Now, different operating systems store this information in different places and formats – for Unix (and Linux) there is unfortunately no common API or file location. To abstract over this, the package ca-certs provides the API val authenticator : [...] -> unit -> (X509.Authenticator.t, [> `Msg of string ]) result
– which composes well with OCaml-TLS API for TLS clients (that receive such an authenticator).
The ca-certs package has initially been implemented by @emillon in 2019, and only recently been pushed to opam-repository. If you’re using a not-so-mainstream Linux distribution (or other Unix), we’re interested in your feedback: does a dune runtest
work on your system? – it has been tested apart from debian, ubuntu, SuSE, CentOS, also on FreeBSD, OpenBSD, and macOS. The macOS support uses the security
command, and could be improved by using appropriate API calls – there is no support for Windows at the moment (if you’re interested in contributing support for windows, it should be pretty straightfoward).
The ca-certs-nss package uses the same versioning scheme as NSS, and embeds the trust anchors that your Firefox browser has as well.
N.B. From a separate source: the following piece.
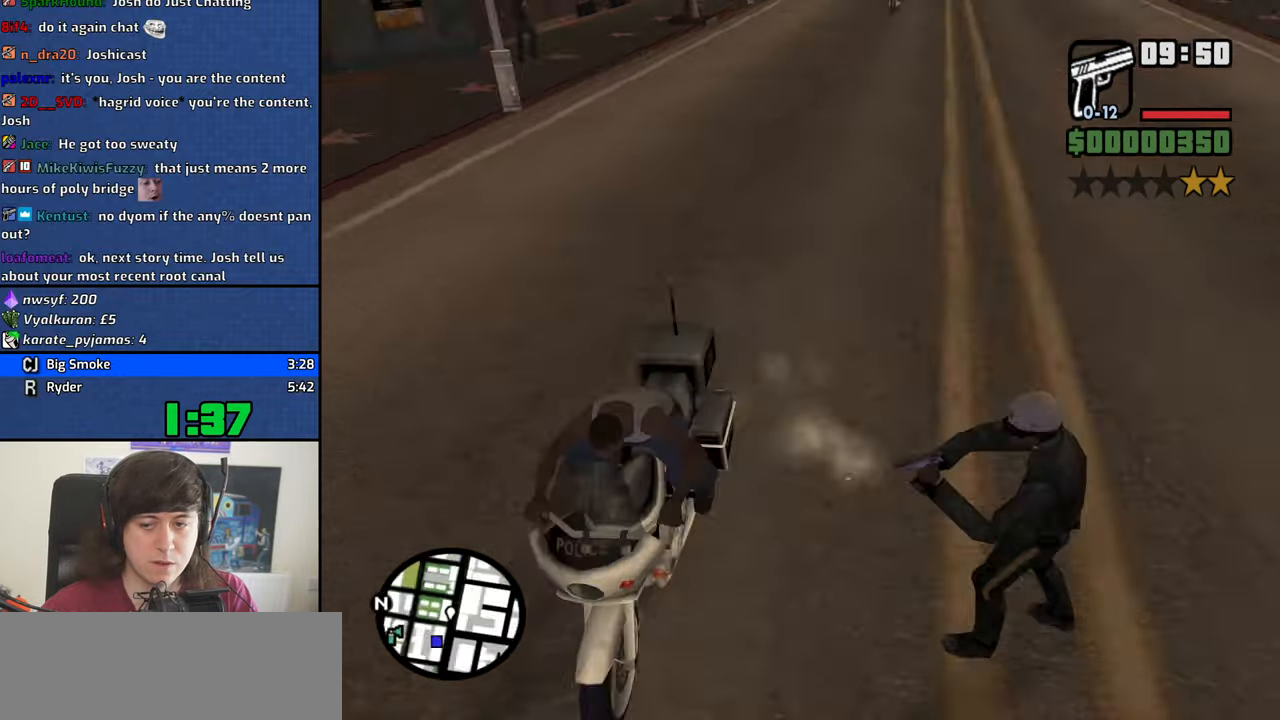
{"keys": ["6", "a", "w"], "events": []}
This is meant as alternative to ca-certs (e.g. if you’re on a system which is not (yet) supported by ca-certs), or in a MirageOS unikernel (where there’s no access to the host trust anchors).
We’re interested in your feedback, and hope by releasing those libraries to improve the security of network clients across the OCaml ecosystem by providing a simple API to authenticate server certificates. If you’re running into issues, please don’t hesitate to reach out.
To install, opam install ca-certs
/ opam install ca-certs-nss
is all you need.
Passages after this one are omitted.